Finding the maximum and minimum 
Can't understand how to find the maximum and minimum with the given definitions (with both x and y).. can someone explain step by step? 
 A: First of all compute the gradient of $f$:
$$\nabla f=\left(\frac{\partial f}{\partial x},\frac{\partial f}{\partial x}\right)=(1+y^2,2xy)$$
and solve $\nabla f=0$: this equation has no solutions. If it had you would need to pick the ones inside the domain you are considering and check their type by looking at the matrix of second derivatives.

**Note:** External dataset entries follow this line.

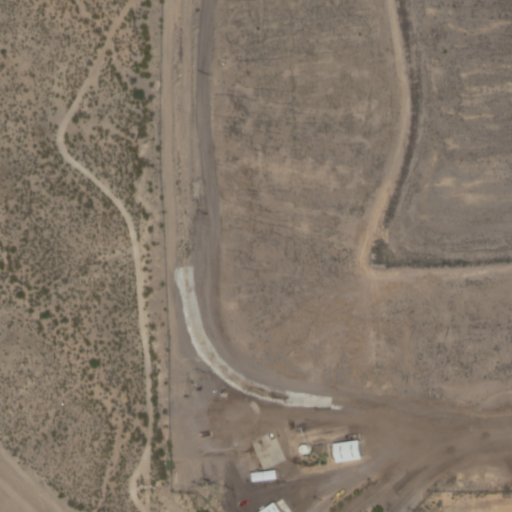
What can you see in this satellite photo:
building: (349, 452)
road: (429, 463)
road: (343, 485)
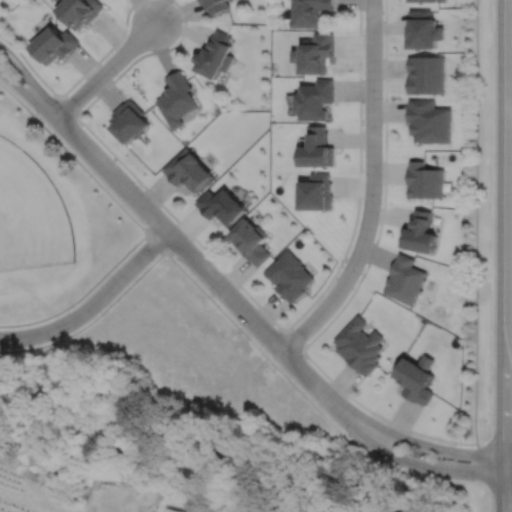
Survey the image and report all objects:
building: (426, 0)
building: (427, 0)
street lamp: (172, 2)
building: (215, 5)
building: (216, 5)
building: (79, 11)
building: (81, 11)
building: (310, 12)
building: (312, 12)
building: (423, 30)
building: (424, 30)
building: (56, 44)
building: (55, 45)
building: (317, 53)
building: (216, 54)
building: (318, 54)
building: (218, 55)
road: (106, 69)
street lamp: (116, 73)
building: (426, 75)
building: (426, 75)
road: (30, 80)
road: (28, 94)
street lamp: (382, 97)
building: (178, 99)
building: (315, 99)
building: (177, 100)
building: (316, 100)
road: (68, 106)
building: (131, 121)
building: (428, 121)
building: (429, 121)
building: (130, 122)
building: (318, 149)
building: (319, 150)
building: (188, 170)
building: (190, 170)
road: (112, 174)
building: (424, 180)
building: (424, 182)
street lamp: (141, 187)
road: (370, 189)
building: (316, 192)
building: (318, 193)
road: (155, 197)
street lamp: (381, 204)
building: (221, 205)
building: (223, 206)
park: (30, 212)
road: (476, 224)
road: (506, 228)
building: (420, 232)
building: (419, 234)
building: (250, 241)
building: (252, 242)
street lamp: (153, 259)
street lamp: (342, 265)
building: (290, 275)
building: (291, 276)
building: (404, 280)
building: (405, 280)
park: (121, 282)
road: (355, 285)
road: (83, 295)
road: (93, 302)
road: (225, 313)
road: (247, 314)
road: (92, 319)
road: (293, 340)
building: (360, 346)
building: (359, 347)
street lamp: (309, 360)
building: (416, 378)
building: (416, 379)
road: (414, 443)
street lamp: (456, 445)
road: (495, 446)
road: (405, 461)
road: (481, 468)
building: (107, 474)
road: (509, 478)
street lamp: (450, 480)
road: (506, 484)
road: (497, 489)
building: (174, 510)
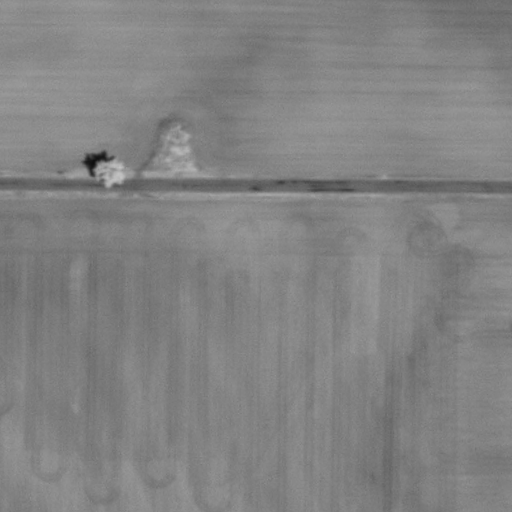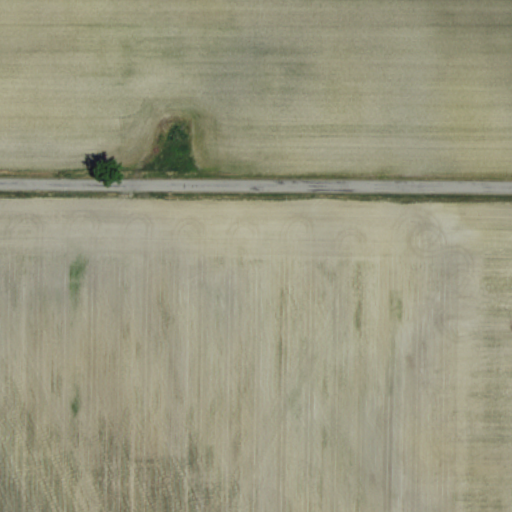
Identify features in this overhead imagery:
road: (256, 180)
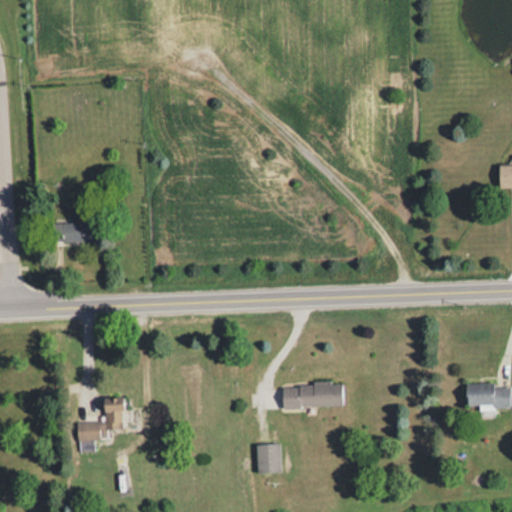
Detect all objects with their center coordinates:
building: (504, 174)
road: (6, 202)
building: (70, 231)
road: (256, 297)
road: (283, 348)
road: (84, 358)
building: (310, 394)
building: (486, 395)
building: (99, 423)
building: (265, 457)
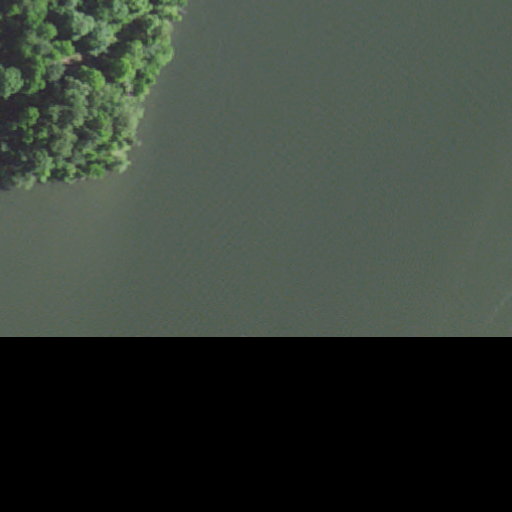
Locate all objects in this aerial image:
road: (29, 13)
park: (507, 504)
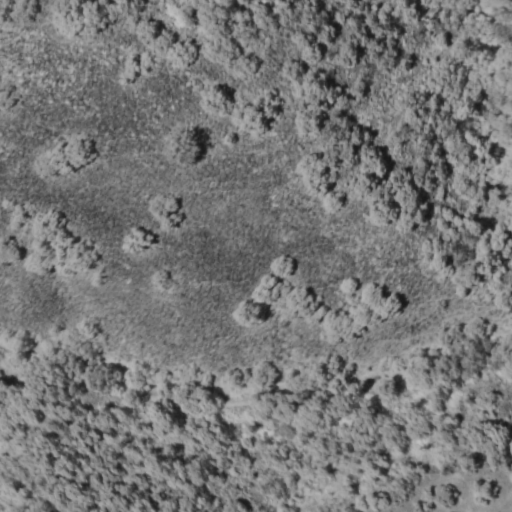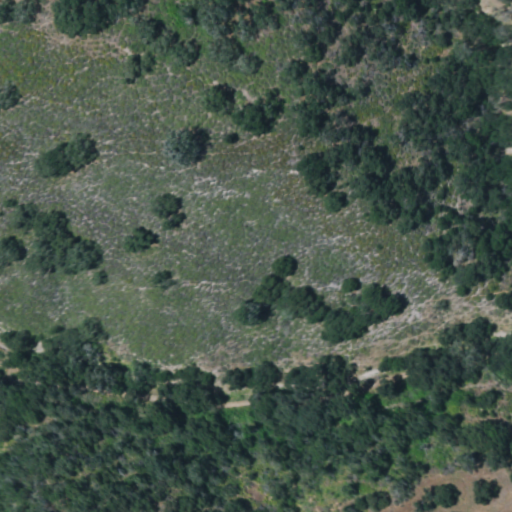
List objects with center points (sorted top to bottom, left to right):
road: (216, 511)
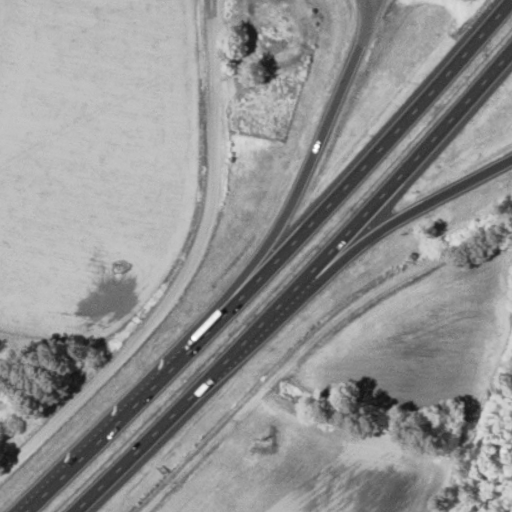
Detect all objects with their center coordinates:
road: (307, 173)
road: (389, 231)
road: (271, 263)
road: (190, 275)
road: (301, 287)
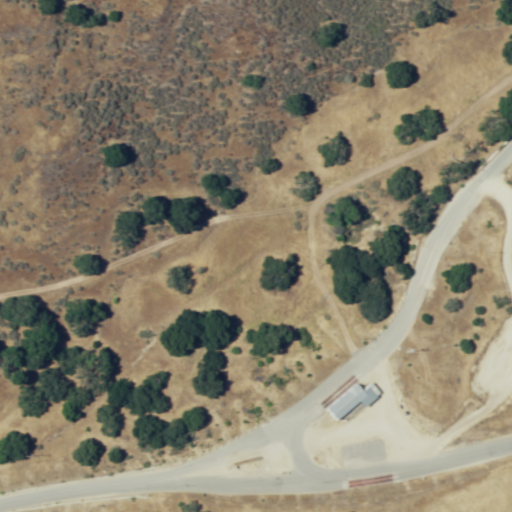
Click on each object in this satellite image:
building: (351, 401)
road: (288, 421)
road: (404, 467)
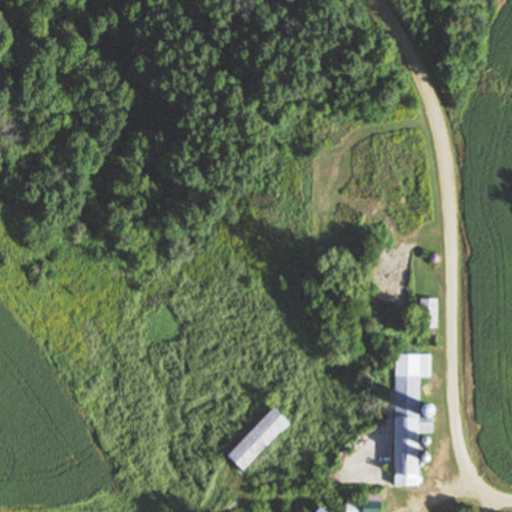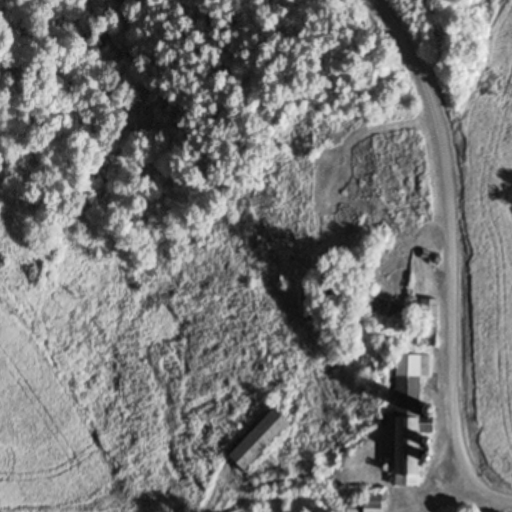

Now you have to look at the boundary $x^2+y^2=4$, that you can parametrize taking $x=2\cos t$ and $y=2\sin t$: hence $f$ restricted to the boundary becomes 
$$f=2\cos t(1+4\sin^2 t)$$
$$\frac{df}{dt}=-2\sin t(1+4\sin^2 t)+2\cos t(8\sin t \cos t)=2\sin t(-1-4\sin^2 t+8\cos^2 t)$$
$$=\sin t(-1-4\sin^2 t+8-8\sin^2 t)=\sin t (7-12\sin^2 t)=\frac{1}{2}y(7-3y^2)=0 $$
From the last equation you can get the $y$ of the critical points and from $x^2+y^2=4$ get the $x$. In the end you obtain  6 points: $(\pm2,0)$, $(\pm\sqrt{5/3},\pm\sqrt{7/3})$. To check if they are maxima or minima you have just to look at the sign of the second derivative (in $t$) of $f$ restricted to the boundary.